I know you got it already but if it's a one-time thing and you don't want to go coding something up for it, you could use a bookmarklet like this one:

Code:
javascript:(function(){as=document.getElementsByTagName("a");str="<ol>";for(i=0;i<as%20.length;i++){str+="<li><a%20href="+as[i].href+">"+as[i].href+"</a>\n"}str+="</as></ol>";with(window.open()){document.write(str);document.close();}})()
Paste that into the browser address bar of the page and it will open up a new tab with a list of all links on it. 2133 in this case :)

You could also modify the bookmarklet to show the links separated by a comma and not linked. That way you'd get a CSV of any page at the click of a button.

That's a neat little trick...
 
If you like python: Scrapemark - Easy Python Scraping Library

Code:
import scrapemark

print scrapemark.scrape("""
        {*
                <div class='news-summary'>
                <h3><a href='{{ [links].url }}'>{{ [links].title }}</a></h3>
                <p>{{ [links].description }}</p>
                <li class='digg-count'>
                <strong>{{ [links].diggs|int }}</strong>
                </li>
                </div>
        *}
        """,
        url='http://digg.com/')
 
That php DOM parser is indeed a very useful piece of code, not only for parsing but also for manipulating html. Say you want to parse out the links and change them to something else you can do:
Code:
$html = [B]file_get_html[/B]('http://www.google.com/');
foreach($html->[B]find[/B]('a') as  $element) {
    // add some code here the check which url's you want to change
    ...
    // change the url
   $element->[B]href = "http://www.my-new-url/";[/B]
   $element->innertext = "new linktext";
}
echo $html; // we just print out the altered html code ... do with it what you like 8)
 
That php DOM parser is indeed a very useful piece of code, not only for parsing but also for manipulating html. Say you want to parse out the links and change them to something else you can do:

Haha, I've been needing to do just this, and I wasn't even looking for it at the moment! (Awesome.)

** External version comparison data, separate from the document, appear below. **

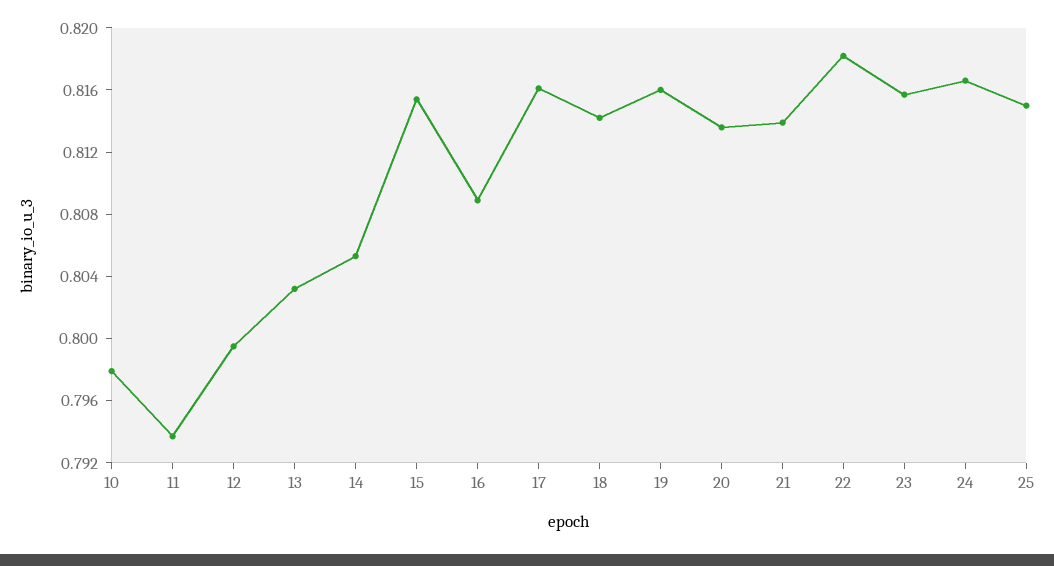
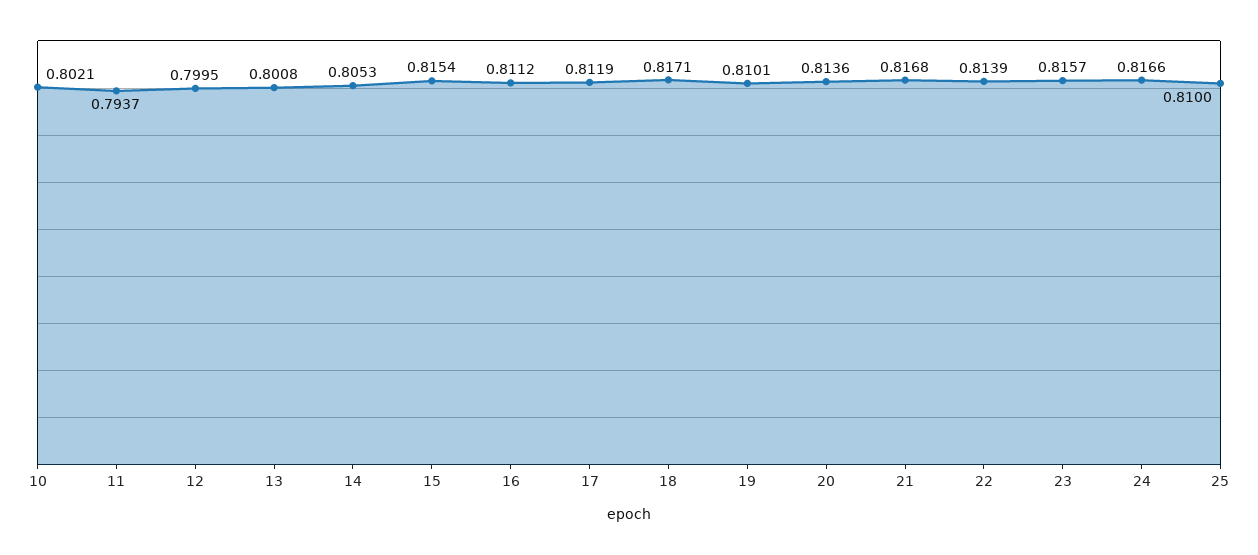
  {
-   "10": 0.798,
+   "10": 0.8021,
    "11": 0.7937,
    "12": 0.7995,
-   "13": 0.803,
+   "13": 0.8008,
    "14": 0.8053,
    "15": 0.8154,
-   "16": 0.809,
+   "16": 0.8112,
-   "17": 0.816,
+   "17": 0.8119,
-   "18": 0.814,
+   "18": 0.8171,
-   "19": 0.816,
+   "19": 0.8101,
    "20": 0.8136,
-   "21": 0.814,
+   "21": 0.8168,
-   "22": 0.818,
+   "22": 0.8139,
    "23": 0.8157,
    "24": 0.8166,
-   "25": 0.815
+   "25": 0.81
  }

I was also just thinking that this thread generally is a great example of a really helpful internet question/multiple answer situation (weird for Wickedfire :) ) I mean ask, get three answers plus someone does it for you and sends the file; that's fucken futuristic or something like that... :D
 
Im amazed some of you PHP guys haven never seen the simple DOM script.

I can say though, I have never seen a bookmarklet that could do this either, so + rep for that shit.
 
problem's already solved, but here's my 2c

Just scrape the page (file_get_contents or curl) into a variable (say $text)

PHP:
function extract_links($text) {
  preg_match_all('/<\s*a[^<>]*?href=[\'"]?([^\s<>\'"]*)[\'"]?[^<>]*>(.*?)<\/a>/si',
    $text,
    $match_array,
    PREG_SET_ORDER);
  $return = array() ;
  foreach ($match_array as $page) {
    $full_anchor = $page[0];
    $href = $page[1];
    $anchortext = $page[2];
    if ( (preg_match("/http:/i",$href)) && 
         (trim($href) != '') && 
         ($href[0]!= '/') ) {
      array_push($return,$page) ;
    }
  }
  
  return $return ;
}
then run a print_r(extract_links($text)). THe array will spit out anchor, the link & the full <a .. </a> code for each link on the page.